⟨

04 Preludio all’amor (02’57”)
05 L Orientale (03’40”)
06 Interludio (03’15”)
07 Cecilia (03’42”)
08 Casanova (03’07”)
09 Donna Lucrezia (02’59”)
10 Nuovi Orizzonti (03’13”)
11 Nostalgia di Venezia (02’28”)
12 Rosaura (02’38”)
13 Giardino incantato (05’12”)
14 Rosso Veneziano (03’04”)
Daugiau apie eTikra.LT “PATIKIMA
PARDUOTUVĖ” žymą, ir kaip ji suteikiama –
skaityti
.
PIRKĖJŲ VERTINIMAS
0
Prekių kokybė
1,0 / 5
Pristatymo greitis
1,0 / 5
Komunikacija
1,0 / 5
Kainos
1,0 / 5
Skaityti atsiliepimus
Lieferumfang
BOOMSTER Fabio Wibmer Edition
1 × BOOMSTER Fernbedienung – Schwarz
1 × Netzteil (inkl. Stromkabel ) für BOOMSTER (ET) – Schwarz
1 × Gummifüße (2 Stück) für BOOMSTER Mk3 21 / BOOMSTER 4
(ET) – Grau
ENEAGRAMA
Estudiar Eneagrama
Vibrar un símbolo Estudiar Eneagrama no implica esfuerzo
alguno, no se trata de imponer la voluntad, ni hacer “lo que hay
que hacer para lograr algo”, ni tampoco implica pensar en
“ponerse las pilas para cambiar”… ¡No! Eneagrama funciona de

⟩
⟨

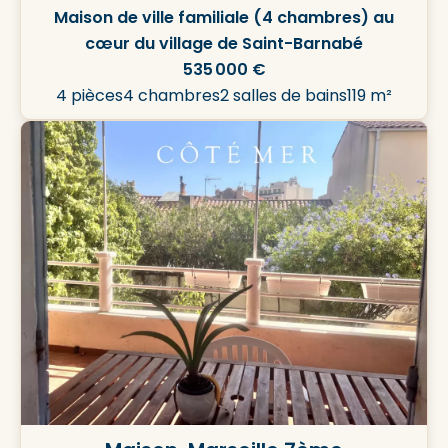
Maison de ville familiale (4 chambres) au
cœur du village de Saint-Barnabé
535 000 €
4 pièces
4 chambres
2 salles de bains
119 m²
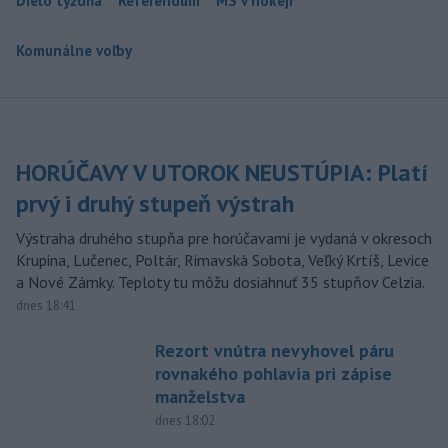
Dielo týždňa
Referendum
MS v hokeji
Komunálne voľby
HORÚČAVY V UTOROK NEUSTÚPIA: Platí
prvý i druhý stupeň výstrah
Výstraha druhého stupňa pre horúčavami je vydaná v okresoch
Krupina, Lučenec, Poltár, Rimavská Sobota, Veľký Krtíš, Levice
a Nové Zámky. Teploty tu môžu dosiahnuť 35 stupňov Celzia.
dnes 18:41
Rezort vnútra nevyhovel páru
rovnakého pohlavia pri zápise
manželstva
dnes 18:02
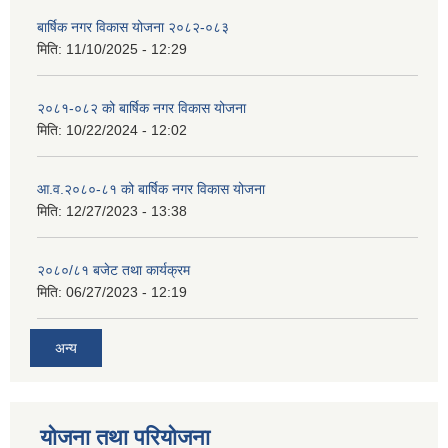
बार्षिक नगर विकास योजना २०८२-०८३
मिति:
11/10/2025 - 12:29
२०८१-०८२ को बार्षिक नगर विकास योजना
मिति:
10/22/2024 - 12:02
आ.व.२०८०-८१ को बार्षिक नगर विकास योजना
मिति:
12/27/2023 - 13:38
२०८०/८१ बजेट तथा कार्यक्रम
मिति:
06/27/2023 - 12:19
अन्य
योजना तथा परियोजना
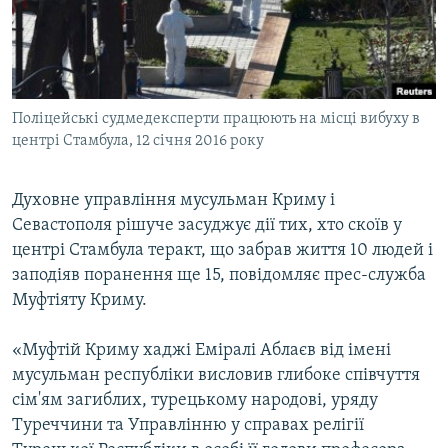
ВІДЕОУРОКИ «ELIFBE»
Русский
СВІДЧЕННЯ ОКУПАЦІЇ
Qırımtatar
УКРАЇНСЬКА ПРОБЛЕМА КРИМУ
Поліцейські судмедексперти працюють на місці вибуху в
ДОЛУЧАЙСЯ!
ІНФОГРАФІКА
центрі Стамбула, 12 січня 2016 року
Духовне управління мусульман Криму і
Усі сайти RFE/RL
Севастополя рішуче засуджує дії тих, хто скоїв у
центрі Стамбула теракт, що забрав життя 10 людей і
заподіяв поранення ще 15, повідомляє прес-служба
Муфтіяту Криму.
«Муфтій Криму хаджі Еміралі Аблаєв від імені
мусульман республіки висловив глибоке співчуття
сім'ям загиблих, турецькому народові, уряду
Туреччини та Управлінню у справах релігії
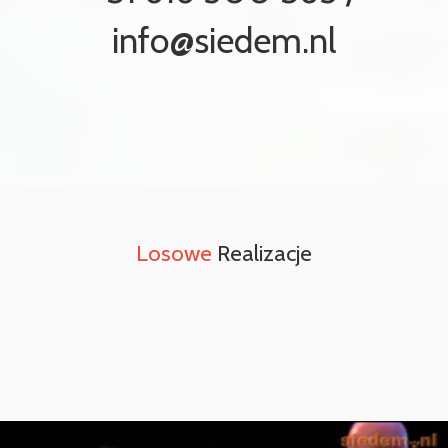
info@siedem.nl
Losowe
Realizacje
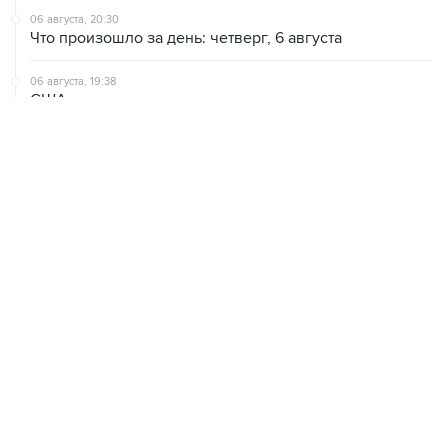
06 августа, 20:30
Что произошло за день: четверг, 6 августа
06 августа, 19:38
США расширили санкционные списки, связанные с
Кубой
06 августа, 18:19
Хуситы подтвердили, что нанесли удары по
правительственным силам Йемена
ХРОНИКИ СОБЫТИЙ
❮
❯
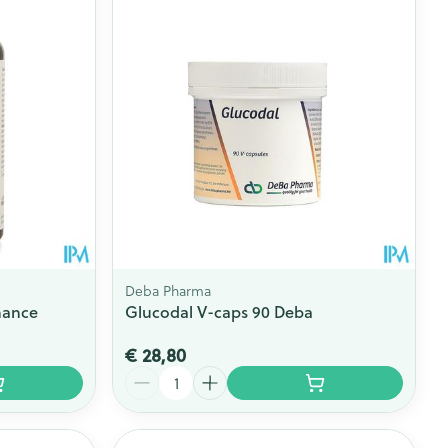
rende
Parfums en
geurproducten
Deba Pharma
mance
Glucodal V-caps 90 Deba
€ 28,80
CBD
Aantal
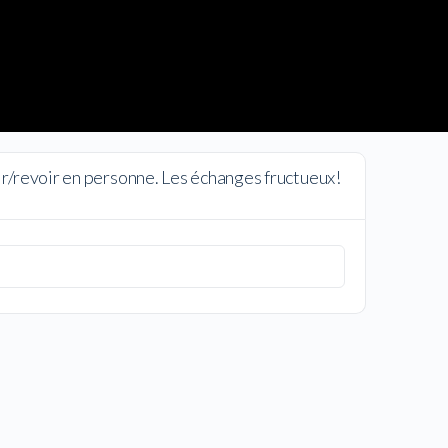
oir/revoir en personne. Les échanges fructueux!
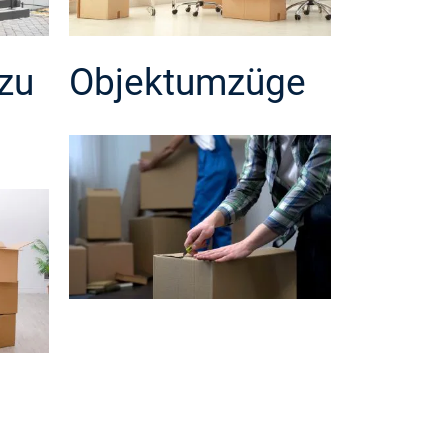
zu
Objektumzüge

⟩

_DIRECTIVE_. Reproduce the entries exactly, from the line with "06/27/2023 - 12:19" to the line with "центрі Стамбула теракт, що", both lines included, keeping no pictures.

_TASK RESPONSE_.
06/27/2023 - 12:19
अन्य
योजना तथा परियोजना
ВІДЕОУРОКИ «ELIFBE»
Русский
СВІДЧЕННЯ ОКУПАЦІЇ
Qırımtatar
УКРАЇНСЬКА ПРОБЛЕМА КРИМУ
Поліцейські судмедексперти працюють на місці вибуху в
ДОЛУЧАЙСЯ!
ІНФОГРАФІКА
центрі Стамбула, 12 січня 2016 року
Духовне управління мусульман Криму і
Усі сайти RFE/RL
Севастополя рішуче засуджує дії тих, хто скоїв у
центрі Стамбула теракт, що забрав життя 10 людей і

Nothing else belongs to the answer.